Ähnlich verwendete Materialien können beispielsweise die Zugehörigkeit zu einer Marke symbolisieren. Die Art, wie ein Material bearbeitet ist, die Kombination mit anderen Werkstoffen, all das sollte sich bei einem professionellen Produktdesign möglichst durch alle Produkte ziehen. So ergeben alle Artikel eines Unternehmens, ähnlich wie Puzzlestücke, ein großes, schlüssiges Gesamtbild. Auch eine einheitliche Farbgebung, ein typisches Finishing der Oberflächen oder der Einsatz von Typografie tragen dazu bei und erhöhen den Effekt der Familienzugehörigkeit zusätzlich. Denken Sie nur einmal an die weltberühmten Silberpfeile: Die typische silberne Oberfläche der Mercedes-Benz-Rennwagen verbindet eine ganze Reihe unterschiedlicher Fahrzeuge und kennzeichnet sie dennoch eindeutig als Mercedes-Benz. Ist dagegen von einem roten Sportwagen die Rede, könnte es sich zwar auch um einen Renner aus Stuttgart handeln, doch die meisten Menschen denken sicher an ein Auto aus Italien.

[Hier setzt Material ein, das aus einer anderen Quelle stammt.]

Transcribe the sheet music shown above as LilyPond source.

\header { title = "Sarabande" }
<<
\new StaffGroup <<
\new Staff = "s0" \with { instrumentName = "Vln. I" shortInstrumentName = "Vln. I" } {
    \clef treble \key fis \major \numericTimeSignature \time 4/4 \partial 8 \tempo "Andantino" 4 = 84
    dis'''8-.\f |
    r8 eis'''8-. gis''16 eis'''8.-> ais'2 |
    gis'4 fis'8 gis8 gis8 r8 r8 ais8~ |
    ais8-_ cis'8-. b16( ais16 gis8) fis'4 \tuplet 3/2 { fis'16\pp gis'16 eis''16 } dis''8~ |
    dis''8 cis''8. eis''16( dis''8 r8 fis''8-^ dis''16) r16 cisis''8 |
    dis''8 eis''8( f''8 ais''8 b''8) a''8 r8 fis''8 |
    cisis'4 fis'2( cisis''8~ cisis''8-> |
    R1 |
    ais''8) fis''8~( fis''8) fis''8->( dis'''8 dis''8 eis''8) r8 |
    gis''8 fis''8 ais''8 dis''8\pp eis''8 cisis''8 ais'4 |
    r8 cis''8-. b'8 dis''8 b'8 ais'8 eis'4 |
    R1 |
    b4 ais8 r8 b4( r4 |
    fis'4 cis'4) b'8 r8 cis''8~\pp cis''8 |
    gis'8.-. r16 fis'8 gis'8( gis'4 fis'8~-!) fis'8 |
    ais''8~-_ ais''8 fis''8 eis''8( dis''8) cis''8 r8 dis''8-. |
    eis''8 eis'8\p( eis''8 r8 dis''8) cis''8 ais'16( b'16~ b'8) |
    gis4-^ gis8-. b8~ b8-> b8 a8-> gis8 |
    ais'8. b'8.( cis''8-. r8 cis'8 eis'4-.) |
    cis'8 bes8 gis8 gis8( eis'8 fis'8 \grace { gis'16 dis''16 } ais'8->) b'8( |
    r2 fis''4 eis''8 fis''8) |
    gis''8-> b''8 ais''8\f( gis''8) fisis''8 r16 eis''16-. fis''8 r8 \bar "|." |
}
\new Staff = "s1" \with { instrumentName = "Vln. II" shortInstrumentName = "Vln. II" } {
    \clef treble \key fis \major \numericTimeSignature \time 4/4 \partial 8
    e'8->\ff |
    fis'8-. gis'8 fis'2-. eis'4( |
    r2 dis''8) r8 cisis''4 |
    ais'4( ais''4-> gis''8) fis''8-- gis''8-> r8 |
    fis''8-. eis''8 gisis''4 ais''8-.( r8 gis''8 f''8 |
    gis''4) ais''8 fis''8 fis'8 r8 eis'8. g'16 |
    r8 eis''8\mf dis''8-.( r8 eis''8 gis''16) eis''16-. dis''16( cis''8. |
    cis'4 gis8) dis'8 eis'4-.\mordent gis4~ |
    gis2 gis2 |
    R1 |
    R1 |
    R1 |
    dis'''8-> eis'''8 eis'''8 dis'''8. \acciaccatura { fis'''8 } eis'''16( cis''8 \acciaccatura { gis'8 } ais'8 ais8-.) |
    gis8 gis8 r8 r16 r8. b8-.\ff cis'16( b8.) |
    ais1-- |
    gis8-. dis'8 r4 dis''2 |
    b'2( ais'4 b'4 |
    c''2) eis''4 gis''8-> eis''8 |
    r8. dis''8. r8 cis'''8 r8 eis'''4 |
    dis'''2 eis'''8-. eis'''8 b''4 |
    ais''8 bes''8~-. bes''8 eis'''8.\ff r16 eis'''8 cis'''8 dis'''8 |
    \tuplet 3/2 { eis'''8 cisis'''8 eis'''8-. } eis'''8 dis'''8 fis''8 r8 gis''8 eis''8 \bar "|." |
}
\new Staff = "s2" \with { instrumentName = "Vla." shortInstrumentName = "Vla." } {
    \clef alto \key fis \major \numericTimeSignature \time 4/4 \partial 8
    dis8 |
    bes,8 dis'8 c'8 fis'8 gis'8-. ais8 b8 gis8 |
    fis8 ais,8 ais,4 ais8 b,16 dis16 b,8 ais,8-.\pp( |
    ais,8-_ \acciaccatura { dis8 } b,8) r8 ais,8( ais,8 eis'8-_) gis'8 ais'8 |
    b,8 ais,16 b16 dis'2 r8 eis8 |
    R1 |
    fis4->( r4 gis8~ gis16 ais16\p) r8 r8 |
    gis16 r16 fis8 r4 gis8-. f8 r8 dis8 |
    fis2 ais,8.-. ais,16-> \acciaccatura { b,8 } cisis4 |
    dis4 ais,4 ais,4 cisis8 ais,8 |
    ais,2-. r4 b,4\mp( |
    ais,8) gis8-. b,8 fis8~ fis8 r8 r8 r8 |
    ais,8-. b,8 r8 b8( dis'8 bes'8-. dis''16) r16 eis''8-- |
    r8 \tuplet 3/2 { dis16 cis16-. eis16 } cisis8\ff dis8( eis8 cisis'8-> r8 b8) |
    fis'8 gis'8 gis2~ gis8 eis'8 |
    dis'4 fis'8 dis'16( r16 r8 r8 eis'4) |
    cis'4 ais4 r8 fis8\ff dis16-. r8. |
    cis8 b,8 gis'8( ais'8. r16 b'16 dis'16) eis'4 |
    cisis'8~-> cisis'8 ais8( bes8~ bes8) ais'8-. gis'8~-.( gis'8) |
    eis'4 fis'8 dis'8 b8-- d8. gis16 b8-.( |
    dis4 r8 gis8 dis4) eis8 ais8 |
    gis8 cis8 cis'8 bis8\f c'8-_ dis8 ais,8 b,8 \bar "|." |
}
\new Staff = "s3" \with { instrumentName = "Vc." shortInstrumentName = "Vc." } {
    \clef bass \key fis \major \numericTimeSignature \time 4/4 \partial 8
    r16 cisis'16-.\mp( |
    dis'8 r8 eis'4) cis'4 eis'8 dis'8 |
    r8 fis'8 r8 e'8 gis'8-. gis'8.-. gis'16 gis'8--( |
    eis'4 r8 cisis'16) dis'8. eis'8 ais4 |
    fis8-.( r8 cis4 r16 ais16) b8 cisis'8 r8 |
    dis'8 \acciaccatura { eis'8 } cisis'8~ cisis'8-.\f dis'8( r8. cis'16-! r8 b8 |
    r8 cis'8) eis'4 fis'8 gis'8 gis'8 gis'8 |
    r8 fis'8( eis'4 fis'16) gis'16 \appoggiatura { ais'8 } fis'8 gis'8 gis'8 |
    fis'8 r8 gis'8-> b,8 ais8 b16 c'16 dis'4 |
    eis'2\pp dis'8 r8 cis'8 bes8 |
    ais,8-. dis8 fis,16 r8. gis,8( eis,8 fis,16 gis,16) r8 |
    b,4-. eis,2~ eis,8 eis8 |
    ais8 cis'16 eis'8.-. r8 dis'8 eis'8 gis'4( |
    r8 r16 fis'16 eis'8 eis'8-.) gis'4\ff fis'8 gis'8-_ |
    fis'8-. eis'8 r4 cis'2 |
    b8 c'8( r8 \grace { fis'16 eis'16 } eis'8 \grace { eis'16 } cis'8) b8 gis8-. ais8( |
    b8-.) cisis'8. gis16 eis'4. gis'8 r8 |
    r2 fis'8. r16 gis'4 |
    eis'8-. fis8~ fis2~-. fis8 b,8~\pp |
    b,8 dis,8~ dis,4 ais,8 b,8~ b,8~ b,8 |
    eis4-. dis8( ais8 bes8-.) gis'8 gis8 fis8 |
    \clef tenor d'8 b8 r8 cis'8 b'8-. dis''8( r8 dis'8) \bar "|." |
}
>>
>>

Die Produktpersönlichkeit.
Ähnlich wie ein Unternehmen strahlt auch jedes Produkt einen ganz bestimmten Charakter aus. Es gibt seriöse, humorvolle, aggressive, langweilige, nette, niedliche oder auch einfach nur pragmatische Produkte. Das rührt daher, dass Formen, Farben und Materialien in unserer Wahrnehmung unterschiedliche Assoziationen auslösen. Zum Beispiel wirken runde Formen, kombiniert mit weichen Materialien und bunten Farben, auf uns freundlicher als spitze, scharfe Konturen, gepaart mit harten Materialien und grauer „Farbigkeit“. Nicht umsonst tragen die Bösewichte in Filmen meist dunkle Gewänder und schleppen ein ganzes Sammelsurium an spitzen Waffen mit sich. Wir haben durch zahlreiche Erfahrungen gelernt, dass scharfe Kanten Verletzungsgefahr bedeuten, und reagieren deshalb mit einem gewissen Respekt. Geschickt eingesetzt, lässt sich diese gelernte Formensprache dazu nutzen, um einem Produkt einen eigenen Charakter zu geben. Dabei sollte man stets beachten, dass diese kreierte Produktpersönlichkeit im Einklang mit der Identität des Unternehmens steht und auch die Funktion des Produkts nicht beeinträchtigt. Produktdesign muss nicht nur dem Produkt gerecht werden,
sondern auch der Marke. Um den Charakter eines Produktes optimal herauszuarbeiten, sollte man drei Punkte beachten: die Funktion, die CI und die Zielgruppe.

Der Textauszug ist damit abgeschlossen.